- [Your objective]: Repeat the lines below word for word, leaving out the pictures.

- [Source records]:

══════

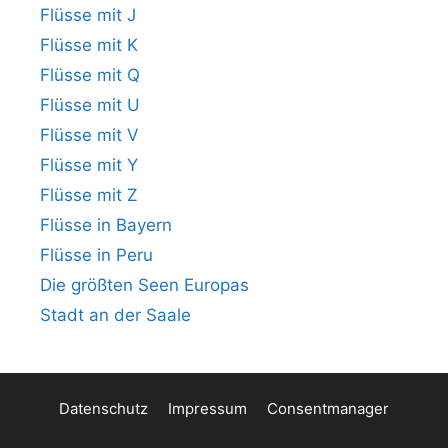
Flüsse mit J
Flüsse mit K
Flüsse mit Q
Flüsse mit U
Flüsse mit V
Flüsse mit Y
Flüsse mit Z
Flüsse in Bayern
Flüsse in Peru
Die größten Seen Europas
Stadt an der Saale
Datenschutz
Impressum
Consentmanager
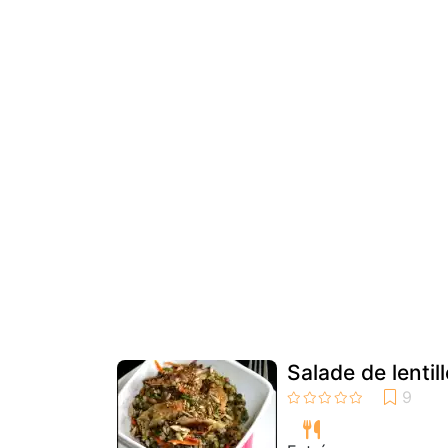
Salade de lenti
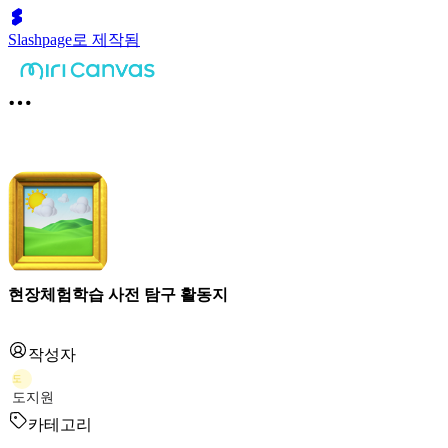
Slashpage로 제작됨
현장체험학습 사전 탐구 활동지
작성자
도
도지원
카테고리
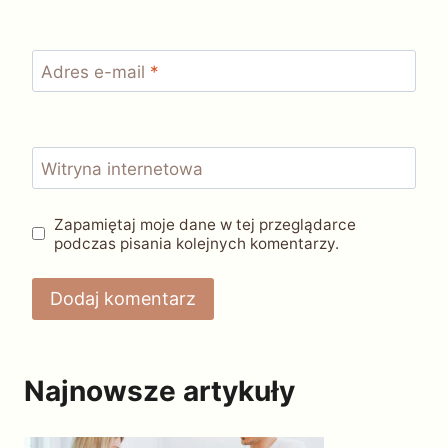
Adres e-mail
*
Witryna internetowa
Zapamiętaj moje dane w tej przeglądarce
podczas pisania kolejnych komentarzy.
Najnowsze artykuły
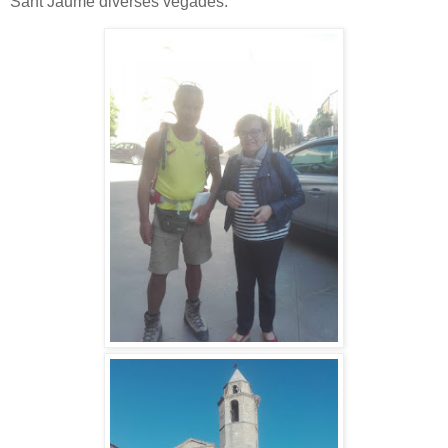
Sant Jaume diverses vegades.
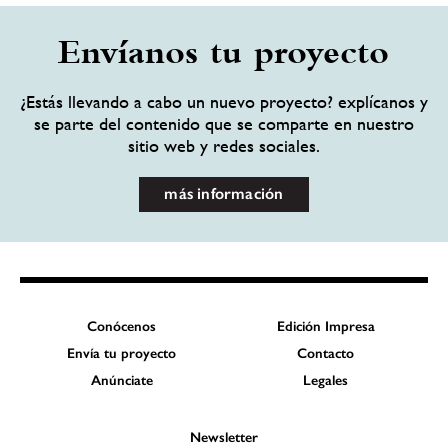
Envíanos tu proyecto
¿Estás llevando a cabo un nuevo proyecto? explícanos y
se parte del contenido que se comparte en nuestro
sitio web y redes sociales.
más información
Conócenos
Edición Impresa
Envía tu proyecto
Contacto
Anúnciate
Legales
Newsletter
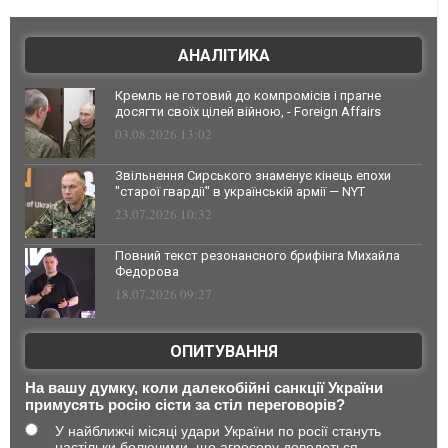
АНАЛІТИКА
Кремль не готовий до компромісів і прагне
досягти своїх цілей війною, - Foreign Affairs
03.08.2026 13:02
Звільнення Сирського знаменує кінець епохи
"старої гвардії" в українській армії — NYT
23.07.2026 10:32
Повний текст резонансного брифінга Михайла
Федорова
18.07.2026 09:27
ОПИТУВАННЯ
На вашу думку, коли далекобійні санкції України
примусять росію сісти за стіл переговорів?
У найближчі місяці удари України по росії стануть
настільки болючими, що агресору доведеться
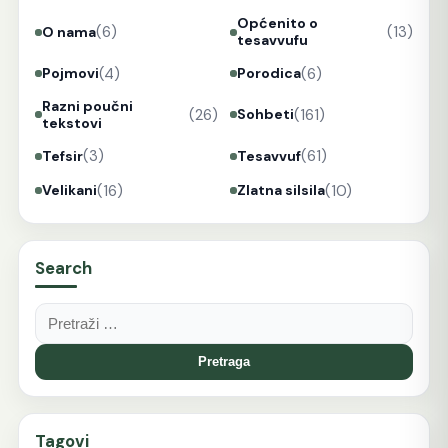
Općenito o
(6)
(13)
O nama
tesavvufu
(4)
(6)
Pojmovi
Porodica
Razni poučni
(26)
(161)
Sohbeti
tekstovi
(3)
(61)
Tefsir
Tesavvuf
(16)
(10)
Velikani
Zlatna silsila
Search
Pretraga:
Tagovi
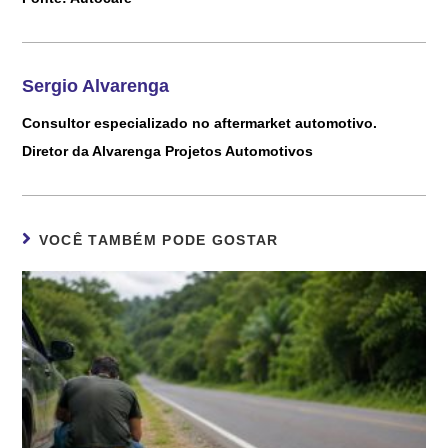
Sergio Alvarenga
Consultor especializado no aftermarket automotivo.
Diretor da Alvarenga Projetos Automotivos
VOCÊ TAMBÉM PODE GOSTAR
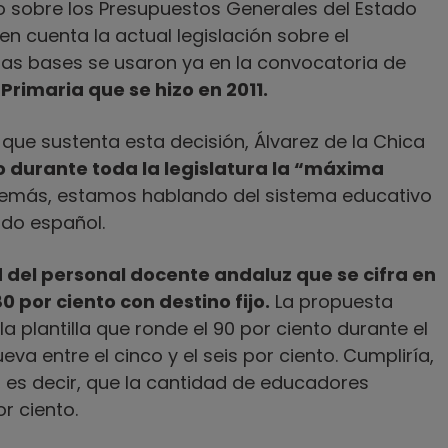
ho sobre los Presupuestos Generales del Estado
n cuenta la actual legislación sobre el
mas bases se usaron ya en la convocatoria de
rimaria que se hizo en 2011.
que sustenta esta decisión, Álvarez de la Chica
o durante toda la legislatura la “máxima
más, estamos hablando del sistema educativo
do español.
d del personal docente andaluz que se cifra en
 por ciento con destino fijo.
La propuesta
a plantilla que ronde el 90 por ciento durante el
eva entre el cinco y el seis por ciento. Cumpliría,
, es decir, que la cantidad de educadores
r ciento.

══════

- [Result for this exercise]:
Flüsse mit J
Flüsse mit K
Flüsse mit Q
Flüsse mit U
Flüsse mit V
Flüsse mit Y
Flüsse mit Z
Flüsse in Bayern
Flüsse in Peru
Die größten Seen Europas
Stadt an der Saale
Datenschutz
Impressum
Consentmanager
Salade de lenti
Slashpage로 제작됨
현장체험학습 사전 탐구 활동지
작성자
도
도지원
카테고리
Adres e-mail
*
Witryna internetowa
Zapamiętaj moje dane w tej przeglądarce
podczas pisania kolejnych komentarzy.
Najnowsze artykuły
Sant Jaume diverses vegades.
Envíanos tu proyecto
¿Estás llevando a cabo un nuevo proyecto? explícanos y
se parte del contenido que se comparte en nuestro
sitio web y redes sociales.
más información
Conócenos
Edición Impresa
Envía tu proyecto
Contacto
Anúnciate
Legales
Newsletter
АНАЛІТИКА
Кремль не готовий до компромісів і прагне
досягти своїх цілей війною, - Foreign Affairs
03.08.2026 13:02
Звільнення Сирського знаменує кінець епохи
"старої гвардії" в українській армії — NYT
23.07.2026 10:32
Повний текст резонансного брифінга Михайла
Федорова
18.07.2026 09:27
ОПИТУВАННЯ
На вашу думку, коли далекобійні санкції України
примусять росію сісти за стіл переговорів?
У найближчі місяці удари України по росії стануть
настільки болючими, що агресору доведеться
Općenito o
(6)
(13)
O nama
tesavvufu
(4)
(6)
Pojmovi
Porodica
Razni poučni
(26)
(161)
Sohbeti
tekstovi
(3)
(61)
Tefsir
Tesavvuf
(16)
(10)
Velikani
Zlatna silsila
Search
Pretraga:
Tagovi
Sergio Alvarenga
Consultor especializado no aftermarket automotivo.
Diretor da Alvarenga Projetos Automotivos
VOCÊ TAMBÉM PODE GOSTAR
ho sobre los Presupuestos Generales del Estado
n cuenta la actual legislación sobre el
mas bases se usaron ya en la convocatoria de
rimaria que se hizo en 2011.
que sustenta esta decisión, Álvarez de la Chica
o durante toda la legislatura la “máxima
más, estamos hablando del sistema educativo
do español.
d del personal docente andaluz que se cifra en
 por ciento con destino fijo.
La propuesta
a plantilla que ronde el 90 por ciento durante el
eva entre el cinco y el seis por ciento. Cumpliría,
, es decir, que la cantidad de educadores
r ciento.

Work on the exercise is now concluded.